他の学生は、厳しい稽古が苦手らしく、敬遠している様なので、余り稽古待ちの列に並んでいない。
学校生活は楽しかった。知らない事ばかりだったし、術科も厳しいが、シズ教官に会えるのを楽しみにしていた。
2月に、卒業試験があった。ジュラとしては、これ程勉強したことは無いほどだった。結果は、主席で卒業出来た。
長かった半年の養成課程が全て終わり、卒業式だ。ジュラは、タイタン市の勤務を希望していたが、成績優秀者から上位200名は、ハルバラ市の勤務が決まっているらしい。ジュラは、主席だったので、ハルバラ市勤務以外の選択肢は無かった。
ハルバラ市への赴任が嫌なわけでは無かったが、シズ少尉に会えなくなるのが、少し寂しかった。
ゴロタ公爵閣下から、ハルバラ市に転移させて貰った。200名全員が転移したら、転移ゲートは閉まってしまった。もう、帰るに帰れない。帰るとすれば2か月以上の旅をしなければならないのだ。
早速、指導班長が決まった。ジルコニア衛士長殿だ。以前、帝都で衛士隊をしていたそうだ。これから、半年間、常にジルコニア衛士長殿と行動を共にしなければならない。
ジルコニア衛士長殿は、既に結婚されていて、奥様とお子様は、帝都にいるそうだ。ハルバラ市が落ち着いたら、ハルバラ市内に一軒家を買って、奥様達を呼び寄せるつもりらしい。この衛士隊の給料は破格なので、きっと直ぐに呼び寄せることが出来るだろう。
ジュラ衛士補は、隊本部裏の独身寮に入寮した。ほとんどの新人衛士隊員はそうだ。女性衛士隊員は、近くのホテルを借り切って、寮として使っているそうだ。
ジュラ衛士補は、今まで、旅行をしたことが無かったので、ホテルに泊まったことは無い。
エクレア市で、雑貨屋の次男として生まれ、ずっとエクレア市から離れたことは無かったのだ。
今日は、初めての泊まり勤務だ。午後、隊本部に出勤する。本日の担当地区を指示される。
ジルコニア衛士長それとバレン曹長の3人で班を組む。まあ、ジュラはおまけのようなものだ。
ハルバラ市は、最近は落ち着いてきたが、以前はゴロツキの街だったらしい。その前は、災厄が襲い、市民の殆どが死んでしまったそうだ。
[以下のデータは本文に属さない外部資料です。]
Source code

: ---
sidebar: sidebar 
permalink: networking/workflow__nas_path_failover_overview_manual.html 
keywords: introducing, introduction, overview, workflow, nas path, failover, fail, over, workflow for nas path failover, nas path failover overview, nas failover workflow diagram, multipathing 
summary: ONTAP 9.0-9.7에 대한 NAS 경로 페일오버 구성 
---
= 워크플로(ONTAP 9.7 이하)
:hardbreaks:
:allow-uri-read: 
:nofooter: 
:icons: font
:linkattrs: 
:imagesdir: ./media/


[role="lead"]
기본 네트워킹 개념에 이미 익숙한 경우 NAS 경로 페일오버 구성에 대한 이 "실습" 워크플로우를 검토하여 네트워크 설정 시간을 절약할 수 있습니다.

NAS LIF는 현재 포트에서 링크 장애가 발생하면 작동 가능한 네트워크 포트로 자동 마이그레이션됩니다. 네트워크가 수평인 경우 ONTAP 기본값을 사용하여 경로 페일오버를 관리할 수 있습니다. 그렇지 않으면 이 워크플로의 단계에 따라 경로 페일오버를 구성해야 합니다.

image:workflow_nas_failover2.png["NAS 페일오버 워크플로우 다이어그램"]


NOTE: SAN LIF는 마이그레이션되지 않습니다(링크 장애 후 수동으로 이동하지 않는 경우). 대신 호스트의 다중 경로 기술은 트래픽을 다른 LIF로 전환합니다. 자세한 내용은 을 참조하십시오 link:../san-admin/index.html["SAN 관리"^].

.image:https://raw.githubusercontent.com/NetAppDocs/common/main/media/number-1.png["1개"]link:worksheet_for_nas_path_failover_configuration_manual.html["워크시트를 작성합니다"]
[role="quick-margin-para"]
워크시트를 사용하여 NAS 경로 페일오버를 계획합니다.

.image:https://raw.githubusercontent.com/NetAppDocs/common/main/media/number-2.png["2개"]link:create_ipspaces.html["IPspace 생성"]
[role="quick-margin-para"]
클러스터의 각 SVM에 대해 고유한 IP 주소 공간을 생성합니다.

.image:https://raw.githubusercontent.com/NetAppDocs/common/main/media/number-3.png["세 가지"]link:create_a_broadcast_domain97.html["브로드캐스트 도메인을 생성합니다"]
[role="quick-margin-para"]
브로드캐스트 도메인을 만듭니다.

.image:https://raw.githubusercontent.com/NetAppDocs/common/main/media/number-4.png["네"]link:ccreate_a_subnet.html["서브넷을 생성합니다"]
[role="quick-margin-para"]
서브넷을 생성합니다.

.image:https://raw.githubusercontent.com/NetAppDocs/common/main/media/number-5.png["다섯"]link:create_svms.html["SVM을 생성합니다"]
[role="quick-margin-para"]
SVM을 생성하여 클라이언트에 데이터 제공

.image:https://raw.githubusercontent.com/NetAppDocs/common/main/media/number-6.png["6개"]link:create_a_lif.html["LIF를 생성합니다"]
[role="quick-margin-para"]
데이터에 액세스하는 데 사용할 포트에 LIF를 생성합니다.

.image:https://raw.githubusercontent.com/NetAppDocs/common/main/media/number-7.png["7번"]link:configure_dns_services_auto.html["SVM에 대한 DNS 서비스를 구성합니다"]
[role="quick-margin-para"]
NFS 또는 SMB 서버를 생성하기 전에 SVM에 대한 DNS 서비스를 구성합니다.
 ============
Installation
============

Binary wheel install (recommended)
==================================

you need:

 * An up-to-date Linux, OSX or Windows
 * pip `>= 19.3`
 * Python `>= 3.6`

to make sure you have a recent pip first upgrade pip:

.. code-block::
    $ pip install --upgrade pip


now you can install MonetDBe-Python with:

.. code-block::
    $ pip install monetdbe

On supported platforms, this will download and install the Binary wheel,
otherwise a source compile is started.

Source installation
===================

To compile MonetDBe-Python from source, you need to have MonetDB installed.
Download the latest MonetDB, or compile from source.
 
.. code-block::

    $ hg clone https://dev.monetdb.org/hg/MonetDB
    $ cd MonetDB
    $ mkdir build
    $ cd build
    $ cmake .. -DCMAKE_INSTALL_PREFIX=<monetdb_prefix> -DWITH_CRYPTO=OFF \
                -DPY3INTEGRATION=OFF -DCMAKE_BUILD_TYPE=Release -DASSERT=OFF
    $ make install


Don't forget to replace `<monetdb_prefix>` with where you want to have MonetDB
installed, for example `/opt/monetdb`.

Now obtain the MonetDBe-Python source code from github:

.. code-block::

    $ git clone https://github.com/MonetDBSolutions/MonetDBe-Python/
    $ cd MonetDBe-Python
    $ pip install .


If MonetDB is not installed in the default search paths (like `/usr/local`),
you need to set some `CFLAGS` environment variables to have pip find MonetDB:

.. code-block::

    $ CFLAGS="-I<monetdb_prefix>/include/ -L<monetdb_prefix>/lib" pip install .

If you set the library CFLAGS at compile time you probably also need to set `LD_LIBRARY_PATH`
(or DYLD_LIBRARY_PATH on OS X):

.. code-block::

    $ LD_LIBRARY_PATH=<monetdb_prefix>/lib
前の郡長官も、殺されてしまい、今は、市長が郡長官代行をしているそうだ。
ジュラは、これから何年、ここで勤務するのだろうか。そうだ、聖夜が終わると、長期に休めるそうだ。その時、タイタン市に行ってシズ少尉に会うことにしよう。断られてもいいから、プロポーズしてみよう。しないで諦めるのは悔しいからだ。
叶わぬ希望に胸を膨らませるジュラ衛士補だった。
ゴロタ達は、多くの若者の夢と希望を奪っていったようです。